Lukáš Kožienka

Personal information
- Nationality: Slovak
- Born: 30 June 1989 (age 36) Trstená, Czechoslovakia
- Education: Matej Bel University
- Height: 1.87 m (6 ft 2 in)
- Weight: 95 kg (209 lb)

Sport
- Country: Slovakia
- Sport: Bobsleigh

= Lukáš Kožienka =

Slovak bobsledder

Lukáš Kožienka (born 30 June 1989) is a Slovak bobsledder and weightlifter.

==Career==
===Weightlifting===
Kožienka was a weightlifter in the European Junior and U23 Weightlifting Championships. He earned 330 points during the 2007 weightlifting tournament in Trenčín on 15 December 2007.
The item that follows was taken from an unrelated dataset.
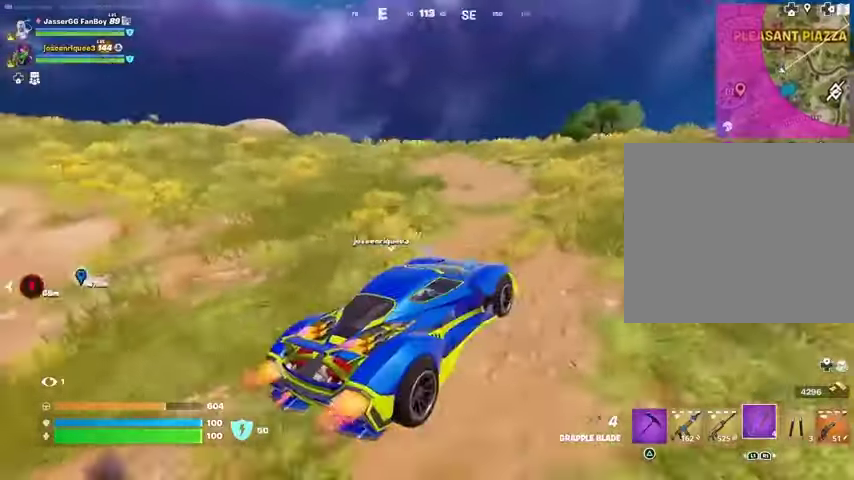
{"buttons": [], "left_stick": "center", "right_stick": "center", "events": [[33, "right_stick", "center"], [100, "right_stick", "right"], [367, "right_stick", "center"]]}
During the 2014 World Weightlifting Championships, he finished 27th place in the category over 105 kg, but did not score points for Slovakia for Olympic qualification.

===Bobsleigh===
In 2013, Kožienka was offered to play bobsleigh by Milan Jagnešák. At the 2014 Winter Olympics, they teamed up with Petr Narovec and Juraj Mokráš in the four-man bobsleigh category, finishing 25th place.

At the 2013–14 Bobsleigh World Cup, Kožienka finished tenth place in the two-man bobsleigh category with Milan Jagnešák. The following season, this time Michal Tkáč as his partner, they finished 31st place.

At the 2017–18 Bobsleigh World Cup in Altenberg, Kožienka teamed up with Radek Matoušek, Vladimír Šimík, and Jakub Fendek in the four-man bobsleigh category. They made it to the top ten by finishing tenth place, ranked nine.

At the 2018–19 Bobsleigh World Cup, Kožienka teamed up with Pavol Táborský in the two-man bobsleigh category. They finished 23rd and 28th places, respectively in the first and second round.